A stuntman in a circus act rides on his motorbike over a ramp as seen in the figure from below. The motorbike has a motion with no acceleration and its speed is of $2\,\frac{m}{s}$. How long will he stay on the air? Assume that the acceleration due gravity is $10\,\frac{m}{s}$ and $\tan\alpha=\frac{1}{2}$.

The alternatives given are as follows:

$\begin{array}{ll}

1.&2\,s\\

2.&3\,s\\

3.&4\,s\\

4.&5\,s\\

5.&6\,s\\

\end{array}$

What I attempted to so is summarized in the sketch from below:

The motorbike ascends to the top of the ramp and from there jumps. Since the tangent of the opposite angle in the incline is given, then it can be established the horizontal distance.

From this, I obtained the equation for the flying time in the vertical component as follows:

$y=2t\sin 37^{\circ}+2t\sin 37^{\circ}-5t^2$

$y=4t\sin 37^{\circ}-5t^2$

$y=4t\frac{3}{5}-5t^2$

$0=\frac{12}{5}t-5t^2$

$0=12t-25t^2$

$t(12-25t)=0$

$t=\frac{25}{12}$

However this doesn't seem along the answers.

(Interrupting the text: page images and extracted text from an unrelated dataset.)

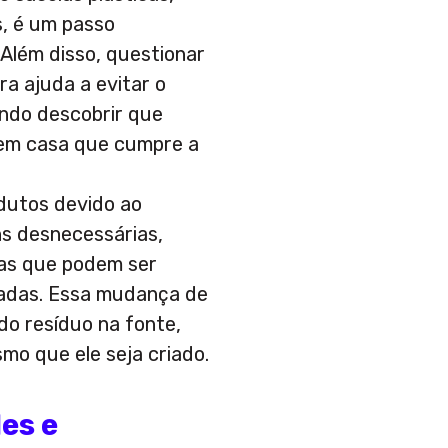
s, é um passo
 Além disso, questionar
a ajuda a evitar o
indo descobrir que
 em casa que cumpre a
dutos devido ao
s desnecessárias,
vas que podem ser
cladas. Essa mudança de
do resíduo na fonte,
mo que ele seja criado.
es e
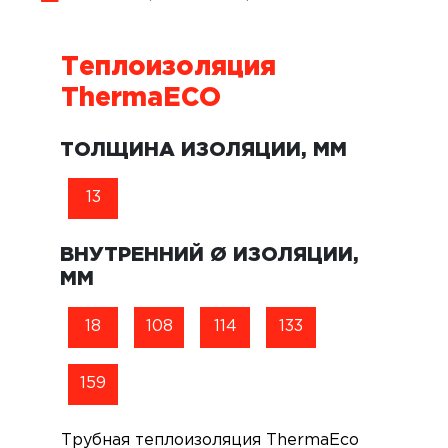
Теплоизоляция
ThermaECO
ТОЛЩИНА ИЗОЛЯЦИИ, ММ
13
ВНУТРЕННИЙ Ø ИЗОЛЯЦИИ,
ММ
18
108
114
133
159
Трубная теплоизоляция ThermaEco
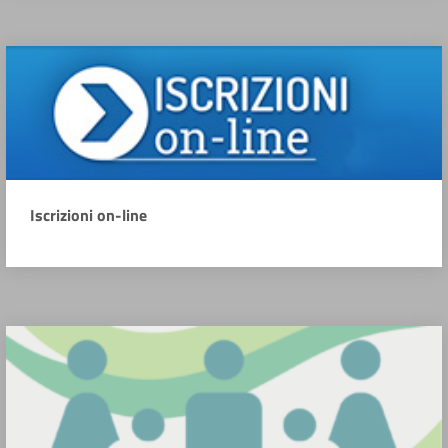
Iscrizioni on-line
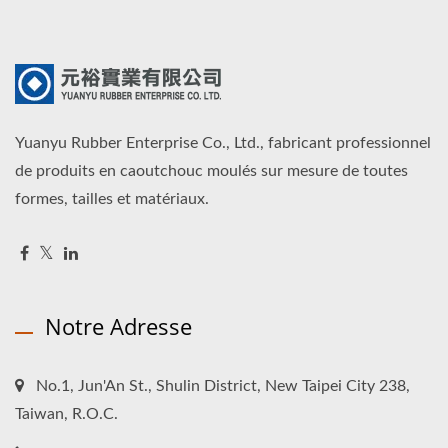
Yuanyu Rubber Enterprise Co., Ltd., fabricant professionnel
de produits en caoutchouc moulés sur mesure de toutes
formes, tailles et matériaux.
Notre Adresse
No.1, Jun'An St., Shulin District, New Taipei City 238,
Taiwan, R.O.C.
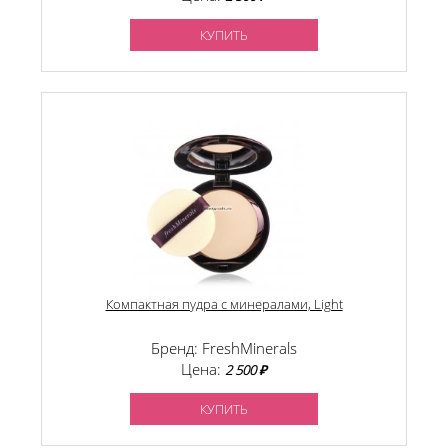
КУПИТЬ
Компактная пудра с минералами, Light
Бренд: FreshMinerals
Цена:
2 500 ₽
КУПИТЬ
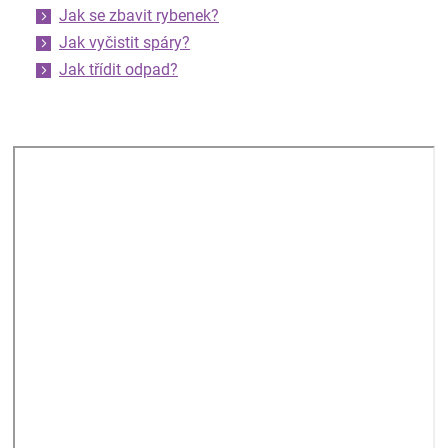
Jak se zbavit rybenek?
Jak vyčistit spáry?
Jak třídit odpad?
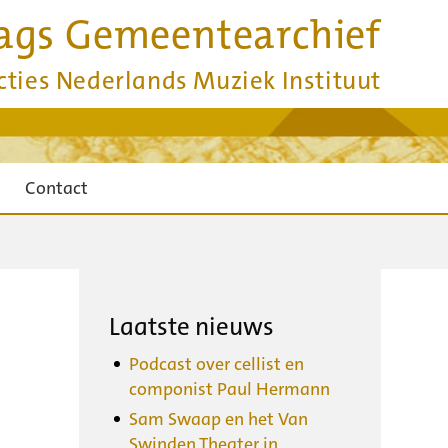
ags Gemeentearchief
cties Nederlands Muziek Instituut
Contact
Laatste nieuws
Podcast over cellist en
componist Paul Hermann
Sam Swaap en het Van
Swinden Theater in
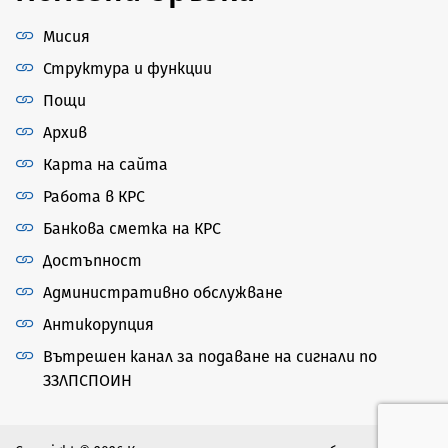
Мисия
Структура и функции
Пощи
Архив
Карта на сайта
Работа в КРС
Банкова сметка на КРС
Достъпност
Административно обслужване
Антикорупция
Вътрешен канал за подаване на сигнали по
ЗЗЛПСПОИН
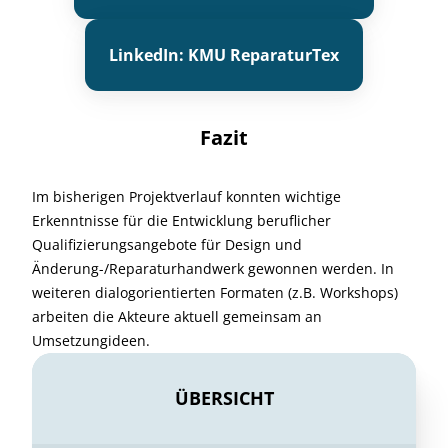
LinkedIn: KMU ReparaturTex
Fazit
Im bisherigen Projektverlauf konnten wichtige
Erkenntnisse für die Entwicklung beruflicher
Qualifizierungsangebote für Design und
Änderung-/Reparaturhandwerk gewonnen werden. In
weiteren dialogorientierten Formaten (z.B. Workshops)
arbeiten die Akteure aktuell gemeinsam an
Umsetzungideen.
ÜBERSICHT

What exactly could I be misinterpreting here?

If I do establish the equation for the horizontal component, it ends as follows:

$x=2\cos 37^{\circ}t$

Then:

$\frac{2t\sin37^{\circ}}{\tan\alpha}=2\cos 37^{\circ}t$

However, this produces an inconsistency.

But if I were to use the equation in terms of $x$ and $y$, this becomes into:

$y=y_{o}+v_o\sin\omega t -\frac{1}{2}gt^2$

$y\left(\frac{x}{v_o\cos\omega}\right)=y_{o}+v_o\sin\omega\frac{x}{v_o\cos\omega }-\frac{1}{2}g\left(\frac{x}{v_o\cos\omega}\right)^2$

$y=y_{o}+x\tan\omega-\frac{1}{2}g\left(\frac{x}{v_o\cos\omega}\right)^2$

Given the conditions of the problem: $y_{o}=2\sin37^{\circ}t=\frac{6t}{5}$

$x=\frac{2t\sin37^{\circ}}{\tan\alpha}=\frac{12t}{5}$

$y=\frac{6t}{5}+\frac{12t}{5}\tan 37^{\circ}-5\left(\frac{\frac{12t}{5}}{2\cos37^{\circ}}\right)^2$

$y=\frac{6t}{5}+\frac{12t}{5}\left(\frac{3}{4}\right)-5\left(\frac{\frac{12t}{5}}{\frac{8}{5}}\right)^2$

$y=\frac{6t}{5}+\frac{9t}{5}-\frac{45t^2}{4}$

$y=\frac{15t}{5}-\frac{45t^2}{4}$

$y=3t-\frac{45t^2}{4}$

Finally: $y=0$

$0=3t-\frac{45t^2}{4}$

$0=12t-45t^2$

$0=4t-15t^2$

$0=t(4-15t)$

Therefore:

$t=\frac{15}{4}$

Therefore where did I made an error can somebody help me here?!! Is there an error in my understanding of the problem or could it be that the alternatives aren't given right?